Ziele —
**1)** In welchem Verlag erscheint laut der zitierten Passage die Blix-Ramm-Reihe?
**2)** Erläutere mit der Begründung aus der zitierten Passage in ein bis drei Sätzen, warum Jørn Lier Horst als Vielschreiber gelten darf.

Zitierte Passage —

"""

Im Laufe der zunächst inoffiziellen Ermittlungen kommen Wisting immer mehr Zweifel an einer Täterschaft Momraks, der inzwischen seine Strafe abgesessen hat. Wurde damals schlampig ermittelt? Hatte vielleicht einer der leitenden Ermittler etwas zu vertuschen? Zunächst deutet einiges auf Jan Hansen, einen ehemaligen LKW-Fahrer, hin, der zwei Jahre nach Tones Tod der Vergewaltigung und Ermordung einer anderen jungen Frau überführt wurde. Doch auch ein junger Amerikaner, der damals im Rahmen eines Austauschprogramms in der Nähe bei einer Gastfamilie lebte, gerät in den Fokus des norwegischen Ermittlers. Ausgerechnet jetzt verschwindet eine weitere junge Frau - ein Fall mit erschreckenden Parallelen zu Tones Ermordung …
Erfolgreicher Bestseller-Autor
An Autor Jørn Lier Horst gibt es aktuell kein Vorbeikommen, wenn man über erstklassige skandinavische Kriminalromane spricht. Es ist erstaunlich, auf welch hohem Niveau der ehemalige Kriminalhauptkommissar seit einigen Jahren seine Romane verfasst. Dabei darf man den Autor durchaus als Vielschreiber bezeichnen: Wisting und der See des Vergessensist seit 2017 bereits der vierte Band der bei Piper veröffentlichten Cold-Case-Reihe um den Polizisten William Wisting. Parallel dazu erscheint in Zusammenarbeit mit seinem Schriftstellerkollegen Thomas Enger seit 2018 die Blix-Ramm-Reihe im Blanvalet Verlag. Wie Jørn Lier Horst im Interview mit der Krimi-Couch verriet, hat er noch genügend Ideen für weitere Bände der beiden Reihen. Darauf darf man sich bereits freuen.

"""

Bereitgestellte Angaben —
"""

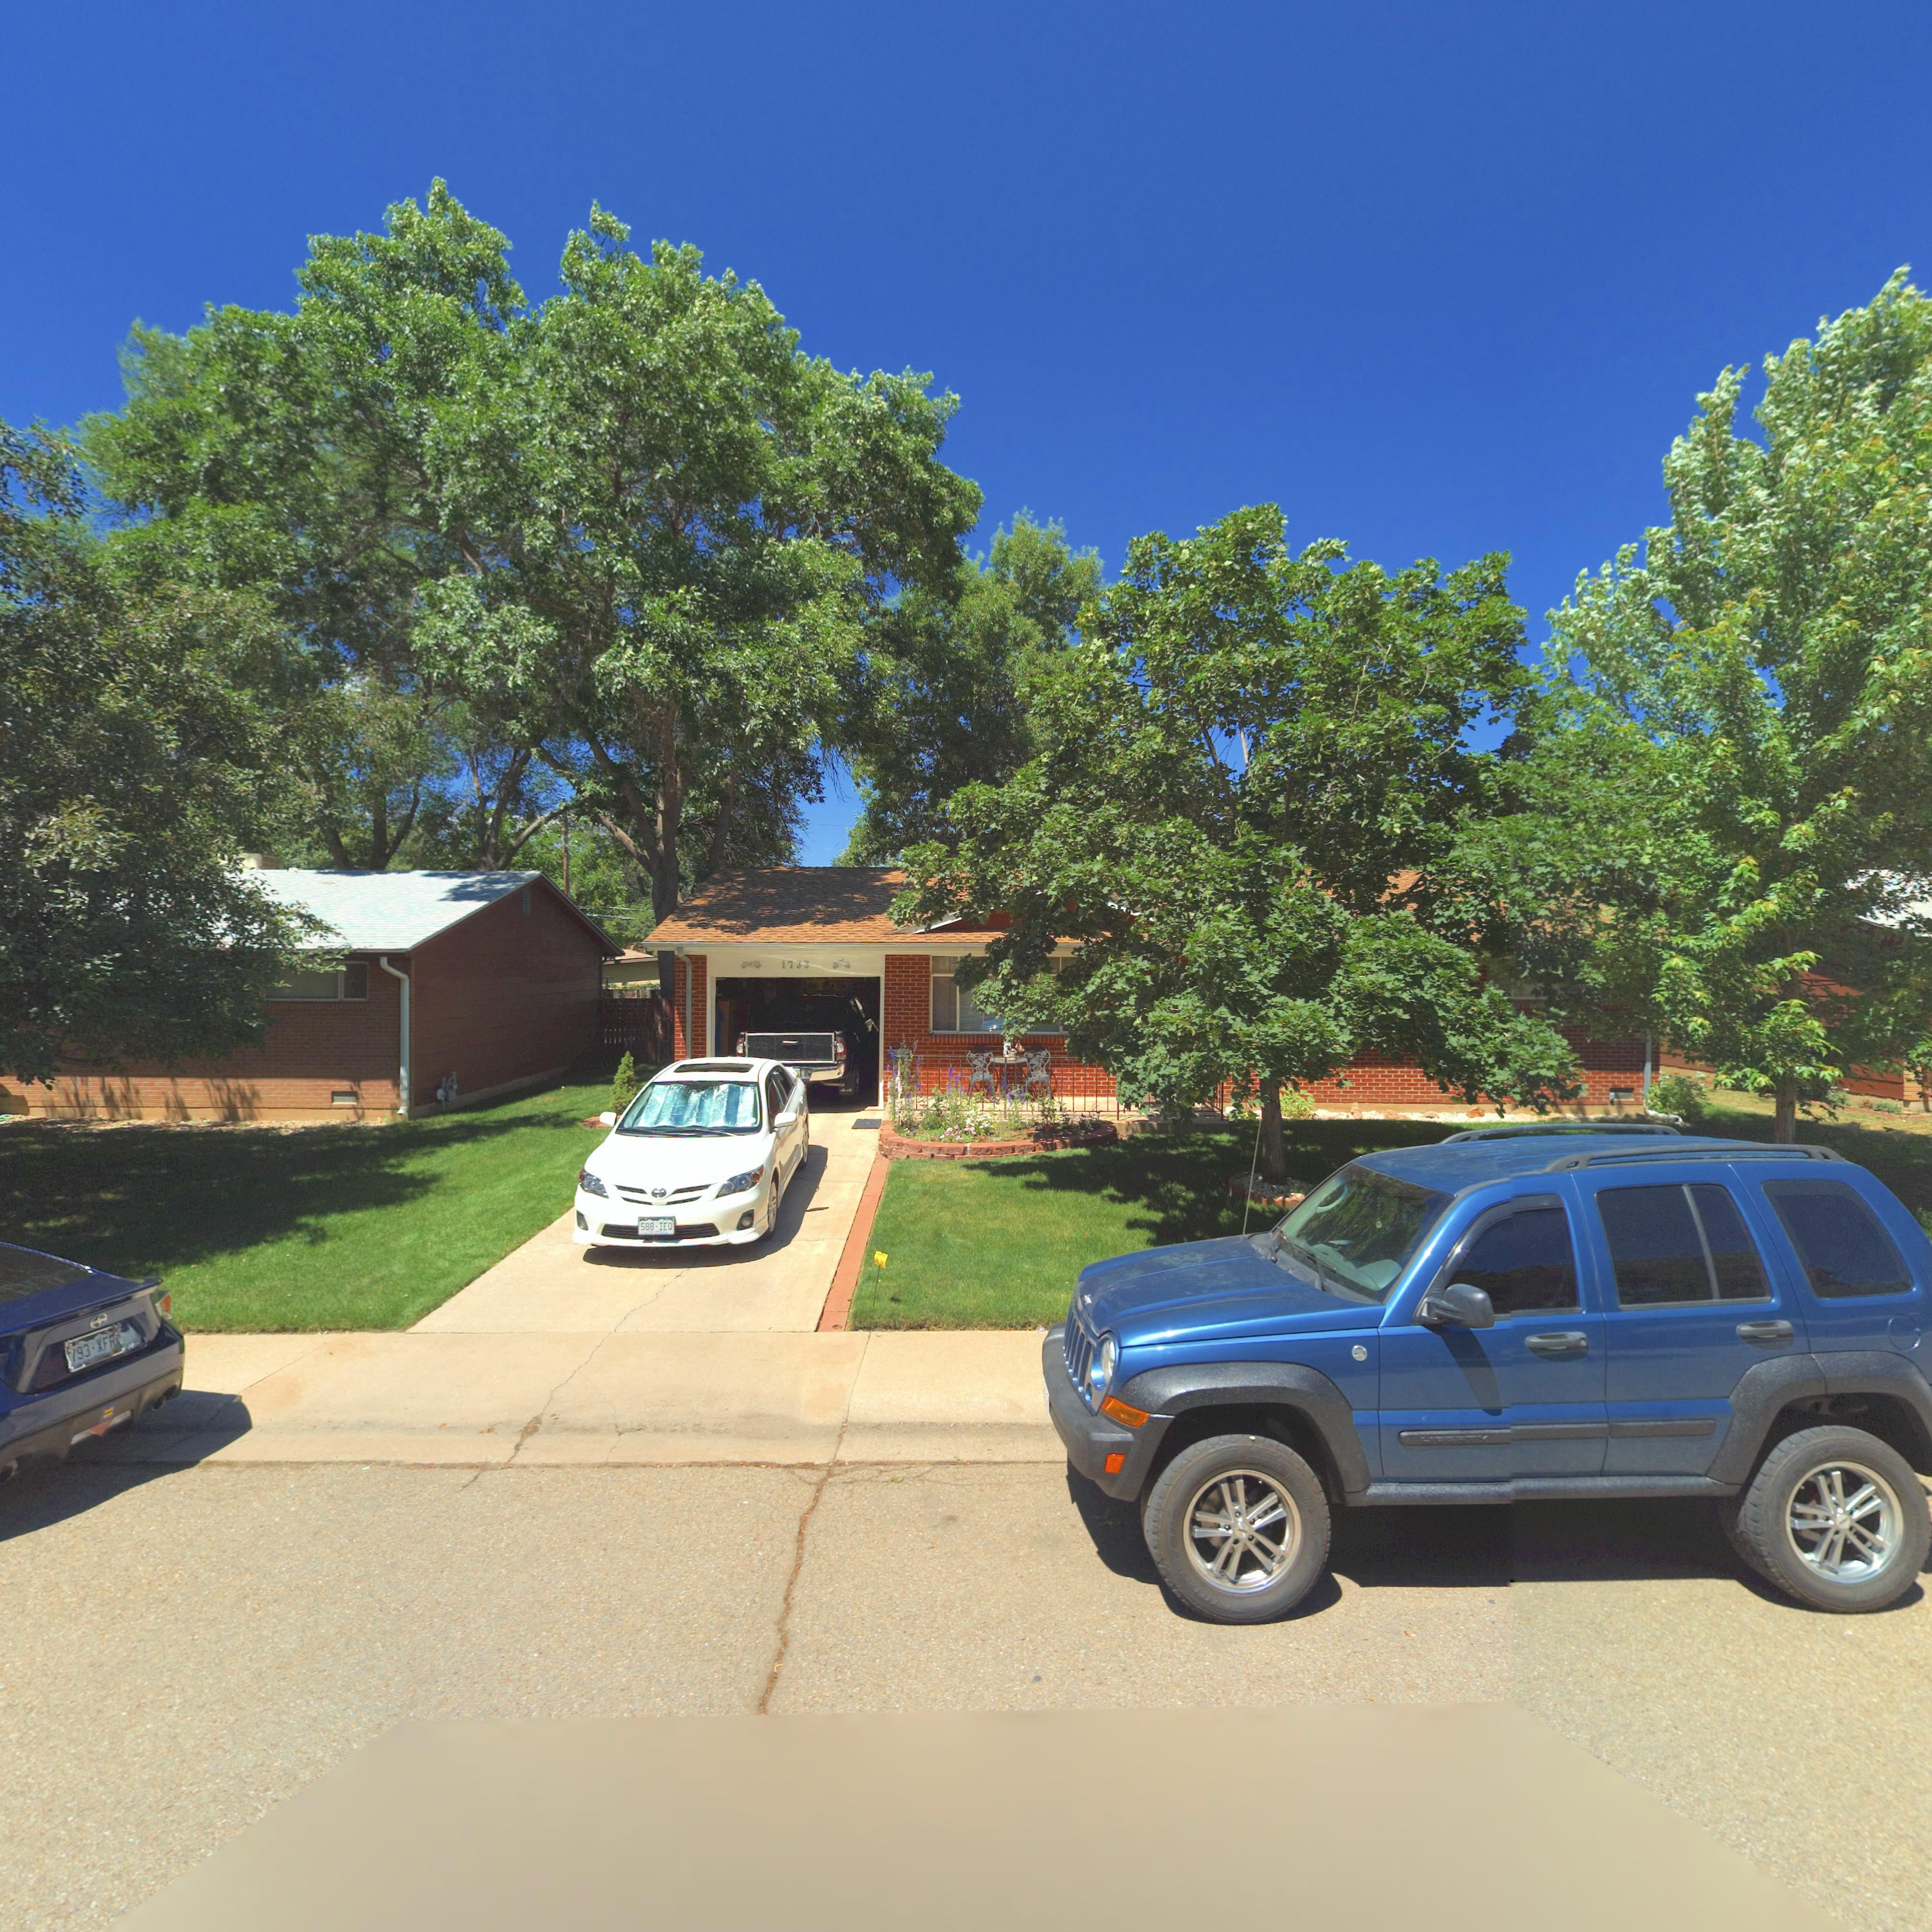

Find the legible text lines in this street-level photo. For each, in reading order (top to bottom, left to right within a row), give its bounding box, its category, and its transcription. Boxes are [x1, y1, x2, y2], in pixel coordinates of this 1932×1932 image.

[781, 960, 810, 969] StreetNumber: 1733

"""

Antworten —
**1)** Im Blanvalet Verlag.

**2)** Der aktuelle Wisting-Roman ist seit 2017 bereits der vierte Band der Cold-Case-Reihe um William Wisting bei Piper. Parallel dazu erscheint seit 2018 zusammen mit Thomas Enger die Blix-Ramm-Reihe im Blanvalet Verlag.